Items from a dataset:

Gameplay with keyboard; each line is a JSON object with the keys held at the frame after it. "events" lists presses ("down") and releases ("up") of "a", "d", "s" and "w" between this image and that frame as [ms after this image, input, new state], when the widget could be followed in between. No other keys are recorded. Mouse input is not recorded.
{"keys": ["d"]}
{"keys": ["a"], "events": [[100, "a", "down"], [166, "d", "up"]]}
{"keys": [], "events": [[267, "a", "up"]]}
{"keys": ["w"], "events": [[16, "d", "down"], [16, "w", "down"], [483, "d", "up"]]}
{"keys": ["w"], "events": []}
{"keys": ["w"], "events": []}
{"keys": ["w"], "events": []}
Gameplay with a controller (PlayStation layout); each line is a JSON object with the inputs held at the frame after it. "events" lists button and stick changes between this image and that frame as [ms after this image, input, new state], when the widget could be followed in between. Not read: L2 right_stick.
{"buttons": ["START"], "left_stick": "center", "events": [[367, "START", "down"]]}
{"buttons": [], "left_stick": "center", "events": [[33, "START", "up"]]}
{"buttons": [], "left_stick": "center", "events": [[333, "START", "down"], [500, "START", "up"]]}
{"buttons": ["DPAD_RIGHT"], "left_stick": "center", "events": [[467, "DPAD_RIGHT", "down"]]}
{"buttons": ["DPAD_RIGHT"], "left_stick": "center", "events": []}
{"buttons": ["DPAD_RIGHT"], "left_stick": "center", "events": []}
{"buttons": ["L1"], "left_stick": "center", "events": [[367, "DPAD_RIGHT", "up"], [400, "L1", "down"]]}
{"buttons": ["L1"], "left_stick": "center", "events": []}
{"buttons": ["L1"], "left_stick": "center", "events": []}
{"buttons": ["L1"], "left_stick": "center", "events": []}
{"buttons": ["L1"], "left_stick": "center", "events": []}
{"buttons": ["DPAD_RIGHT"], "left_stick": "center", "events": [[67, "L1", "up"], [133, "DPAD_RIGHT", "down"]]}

Exercise brief: A faithful, word-for-word copy of the data is the expected answer.

Answer to the problem:
Gameplay with keyboard; each line is a JSON object with the keys held at the frame after it. "events" lists presses ("down") and releases ("up") of "a", "d", "s" and "w" between this image and that frame as [ms after this image, input, new state], when the widget could be followed in between. No other keys are recorded. Mouse input is not recorded.
{"keys": ["d"]}
{"keys": ["a"], "events": [[100, "a", "down"], [166, "d", "up"]]}
{"keys": [], "events": [[267, "a", "up"]]}
{"keys": ["w"], "events": [[16, "d", "down"], [16, "w", "down"], [483, "d", "up"]]}
{"keys": ["w"], "events": []}
{"keys": ["w"], "events": []}
{"keys": ["w"], "events": []}
Gameplay with a controller (PlayStation layout); each line is a JSON object with the inputs held at the frame after it. "events" lists button and stick changes between this image and that frame as [ms after this image, input, new state], when the widget could be followed in between. Not read: L2 right_stick.
{"buttons": ["START"], "left_stick": "center", "events": [[367, "START", "down"]]}
{"buttons": [], "left_stick": "center", "events": [[33, "START", "up"]]}
{"buttons": [], "left_stick": "center", "events": [[333, "START", "down"], [500, "START", "up"]]}
{"buttons": ["DPAD_RIGHT"], "left_stick": "center", "events": [[467, "DPAD_RIGHT", "down"]]}
{"buttons": ["DPAD_RIGHT"], "left_stick": "center", "events": []}
{"buttons": ["DPAD_RIGHT"], "left_stick": "center", "events": []}
{"buttons": ["L1"], "left_stick": "center", "events": [[367, "DPAD_RIGHT", "up"], [400, "L1", "down"]]}
{"buttons": ["L1"], "left_stick": "center", "events": []}
{"buttons": ["L1"], "left_stick": "center", "events": []}
{"buttons": ["L1"], "left_stick": "center", "events": []}
{"buttons": ["L1"], "left_stick": "center", "events": []}
{"buttons": ["DPAD_RIGHT"], "left_stick": "center", "events": [[67, "L1", "up"], [133, "DPAD_RIGHT", "down"]]}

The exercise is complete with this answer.